Linebacker Tommy Eichenberg
- When Eichenberg blitzes, the veteran linebacker said he has one goal in mind: “Get to the ball. I try not to think about it too much.”
- Eichenberg praised Steele Chambers for how he continues to develop at the linebacker position. As for what makes Chambers special, Eichenberg said, “He knows the defense so well. He anticipates well, too. He is really fast.”
- Against a pass-heavy Western Kentucky offense, Eichenberg said Ohio State’s linebackers need to be prepared for whatever the Hilltoppers throw at them. “It comes down to doing your job. Whatever Coach Knowles asks us to do – the defense to do – we have to do it.”
- On JT Tuimoloau, Jack Sawyer and Ohio State’s defensive ends, which have been a highly-discussed position this week due to their lack of sacks: “I think they’re doing a great job. I don’t think they’ve had a lot of opportunities to get sacks, honestly. Indiana ran the triple option. … I think they’re doing a great job and are taking the pressure off the linebackers.”
- On whether Ohio State’s defense can expect Western Kentucky to be as pass-oriented as advertised on Saturday: “You don’t know. You have to play against what you see. Teams typically do things that they don’t show on film versus us.”
Tight End Gee Scott Jr.
- Scott said he hasn’t been focused on stats or filling the box score for the Buckeyes.

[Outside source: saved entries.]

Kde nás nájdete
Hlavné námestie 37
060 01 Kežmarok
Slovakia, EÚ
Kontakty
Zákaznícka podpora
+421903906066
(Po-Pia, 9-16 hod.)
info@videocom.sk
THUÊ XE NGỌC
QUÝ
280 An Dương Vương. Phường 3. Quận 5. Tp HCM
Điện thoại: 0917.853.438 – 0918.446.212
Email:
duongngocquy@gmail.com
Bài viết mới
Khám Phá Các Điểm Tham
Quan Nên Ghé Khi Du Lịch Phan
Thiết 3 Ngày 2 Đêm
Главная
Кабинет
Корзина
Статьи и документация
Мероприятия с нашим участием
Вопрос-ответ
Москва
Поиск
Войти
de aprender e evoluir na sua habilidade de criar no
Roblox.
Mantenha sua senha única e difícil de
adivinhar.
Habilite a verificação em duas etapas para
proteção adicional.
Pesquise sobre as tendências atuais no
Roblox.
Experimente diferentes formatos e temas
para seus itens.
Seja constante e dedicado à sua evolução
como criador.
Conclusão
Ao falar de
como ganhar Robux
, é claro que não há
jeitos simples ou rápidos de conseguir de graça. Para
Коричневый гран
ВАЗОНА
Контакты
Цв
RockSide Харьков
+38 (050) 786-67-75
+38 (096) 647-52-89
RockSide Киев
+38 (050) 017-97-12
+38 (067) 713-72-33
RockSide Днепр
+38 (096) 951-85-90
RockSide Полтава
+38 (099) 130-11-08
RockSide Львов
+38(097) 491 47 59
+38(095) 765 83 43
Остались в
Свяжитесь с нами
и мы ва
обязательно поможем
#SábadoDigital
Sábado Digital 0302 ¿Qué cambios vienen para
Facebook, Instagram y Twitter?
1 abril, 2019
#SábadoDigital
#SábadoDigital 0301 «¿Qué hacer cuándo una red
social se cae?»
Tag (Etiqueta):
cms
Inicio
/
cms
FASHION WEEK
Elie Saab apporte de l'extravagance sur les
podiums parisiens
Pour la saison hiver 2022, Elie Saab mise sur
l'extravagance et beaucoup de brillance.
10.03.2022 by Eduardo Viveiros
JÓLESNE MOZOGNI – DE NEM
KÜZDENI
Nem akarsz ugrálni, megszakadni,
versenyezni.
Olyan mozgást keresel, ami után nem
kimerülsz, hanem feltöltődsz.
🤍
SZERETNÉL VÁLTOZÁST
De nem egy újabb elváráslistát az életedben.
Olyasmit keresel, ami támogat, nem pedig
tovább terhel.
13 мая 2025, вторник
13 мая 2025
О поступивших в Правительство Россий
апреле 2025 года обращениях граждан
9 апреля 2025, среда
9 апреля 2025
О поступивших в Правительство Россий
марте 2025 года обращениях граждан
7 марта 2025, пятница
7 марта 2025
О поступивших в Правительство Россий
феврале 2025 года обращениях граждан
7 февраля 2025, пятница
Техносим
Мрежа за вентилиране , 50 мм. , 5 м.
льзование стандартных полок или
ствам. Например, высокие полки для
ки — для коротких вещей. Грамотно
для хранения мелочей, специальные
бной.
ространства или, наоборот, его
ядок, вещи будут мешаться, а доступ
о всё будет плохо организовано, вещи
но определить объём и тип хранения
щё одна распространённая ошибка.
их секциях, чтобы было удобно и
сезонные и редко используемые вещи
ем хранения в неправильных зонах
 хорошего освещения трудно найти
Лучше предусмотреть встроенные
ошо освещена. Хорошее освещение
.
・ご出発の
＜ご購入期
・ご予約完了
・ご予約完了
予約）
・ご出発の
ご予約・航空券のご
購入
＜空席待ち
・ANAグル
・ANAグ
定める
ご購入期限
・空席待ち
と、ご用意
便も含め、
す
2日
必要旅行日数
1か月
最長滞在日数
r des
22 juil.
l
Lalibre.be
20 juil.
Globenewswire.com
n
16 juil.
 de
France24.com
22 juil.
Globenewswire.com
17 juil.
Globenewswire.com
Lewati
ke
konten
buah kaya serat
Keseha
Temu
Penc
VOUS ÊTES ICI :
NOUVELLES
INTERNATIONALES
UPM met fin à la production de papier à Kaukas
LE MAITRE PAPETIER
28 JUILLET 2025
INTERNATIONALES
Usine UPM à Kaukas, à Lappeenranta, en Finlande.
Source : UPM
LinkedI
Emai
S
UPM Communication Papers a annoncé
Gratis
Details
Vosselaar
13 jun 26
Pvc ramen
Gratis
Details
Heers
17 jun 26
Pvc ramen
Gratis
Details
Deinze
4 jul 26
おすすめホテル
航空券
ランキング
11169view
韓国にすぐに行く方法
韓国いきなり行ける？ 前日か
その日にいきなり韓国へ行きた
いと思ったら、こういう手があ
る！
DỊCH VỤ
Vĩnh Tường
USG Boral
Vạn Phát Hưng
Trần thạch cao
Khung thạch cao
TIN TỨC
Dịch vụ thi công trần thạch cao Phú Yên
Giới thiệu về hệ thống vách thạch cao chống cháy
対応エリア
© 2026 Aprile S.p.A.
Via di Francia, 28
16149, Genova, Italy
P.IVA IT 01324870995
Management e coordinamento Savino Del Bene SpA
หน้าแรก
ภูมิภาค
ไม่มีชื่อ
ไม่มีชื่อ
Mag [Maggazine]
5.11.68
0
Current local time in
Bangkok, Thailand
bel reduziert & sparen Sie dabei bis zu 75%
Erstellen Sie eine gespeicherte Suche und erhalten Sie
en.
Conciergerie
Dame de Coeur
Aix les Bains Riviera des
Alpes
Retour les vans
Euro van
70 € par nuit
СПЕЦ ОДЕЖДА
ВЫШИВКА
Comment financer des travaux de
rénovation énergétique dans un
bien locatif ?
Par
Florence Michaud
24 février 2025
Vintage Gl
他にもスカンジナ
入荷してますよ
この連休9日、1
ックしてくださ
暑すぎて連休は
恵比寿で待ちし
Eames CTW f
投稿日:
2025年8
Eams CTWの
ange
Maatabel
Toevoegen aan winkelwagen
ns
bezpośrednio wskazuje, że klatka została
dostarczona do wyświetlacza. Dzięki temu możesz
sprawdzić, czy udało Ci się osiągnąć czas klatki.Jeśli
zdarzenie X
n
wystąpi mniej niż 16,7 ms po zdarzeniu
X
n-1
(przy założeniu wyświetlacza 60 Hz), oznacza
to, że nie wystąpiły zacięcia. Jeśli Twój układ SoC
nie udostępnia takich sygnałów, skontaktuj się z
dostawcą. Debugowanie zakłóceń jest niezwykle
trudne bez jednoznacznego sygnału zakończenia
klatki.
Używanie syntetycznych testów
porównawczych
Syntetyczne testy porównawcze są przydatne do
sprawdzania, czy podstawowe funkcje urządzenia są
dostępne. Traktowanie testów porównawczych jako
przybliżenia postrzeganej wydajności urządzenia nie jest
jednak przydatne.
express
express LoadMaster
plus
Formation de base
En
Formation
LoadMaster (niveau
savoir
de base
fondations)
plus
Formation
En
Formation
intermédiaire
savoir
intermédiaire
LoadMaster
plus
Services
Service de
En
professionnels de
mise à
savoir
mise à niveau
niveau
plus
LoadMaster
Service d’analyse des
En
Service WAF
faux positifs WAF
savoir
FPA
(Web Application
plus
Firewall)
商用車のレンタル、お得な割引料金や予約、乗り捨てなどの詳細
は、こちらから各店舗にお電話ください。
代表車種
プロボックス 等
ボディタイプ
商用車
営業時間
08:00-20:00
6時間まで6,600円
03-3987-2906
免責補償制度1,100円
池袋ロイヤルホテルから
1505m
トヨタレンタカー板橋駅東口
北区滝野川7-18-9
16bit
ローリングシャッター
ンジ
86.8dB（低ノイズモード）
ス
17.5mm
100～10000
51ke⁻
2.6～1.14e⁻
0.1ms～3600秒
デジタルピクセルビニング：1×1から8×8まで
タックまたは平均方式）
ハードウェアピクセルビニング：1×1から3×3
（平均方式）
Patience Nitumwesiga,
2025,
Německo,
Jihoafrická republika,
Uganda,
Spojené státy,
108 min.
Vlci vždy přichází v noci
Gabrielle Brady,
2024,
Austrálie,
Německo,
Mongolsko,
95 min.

He’s been more focused on doing whatever Ohio State asks him to do this season. “I’m just going out there and doing my job.”
- Scott said one area where he has improved this season has been his mental approach to each week, preventing a performance – good or bad – from impacting his efforts in the next game. “After each week, you reset. … I am only as good as my next game. I want to put one foot in front of the other.”
- On being one of the Buckeyes’ top tight end options behind Ohio State captain Cade Stover: “It’s exciting. It’s a blessing to be out here, contribute to the team and do the best that I can.”
- To continue his upward trajectory, Scott said he must focus on developing his soul, body and mind. “It starts with my personal life and working on being the best version of myself. … My whole quest is becoming the best version of myself.”
- Scott said he has confided in his father, Gee Scott Sr., at different points in his Ohio State career. He said it has been good to have someone “outside of football” and the Ohio State program that he can talk to about his performances and the life he wants to lead.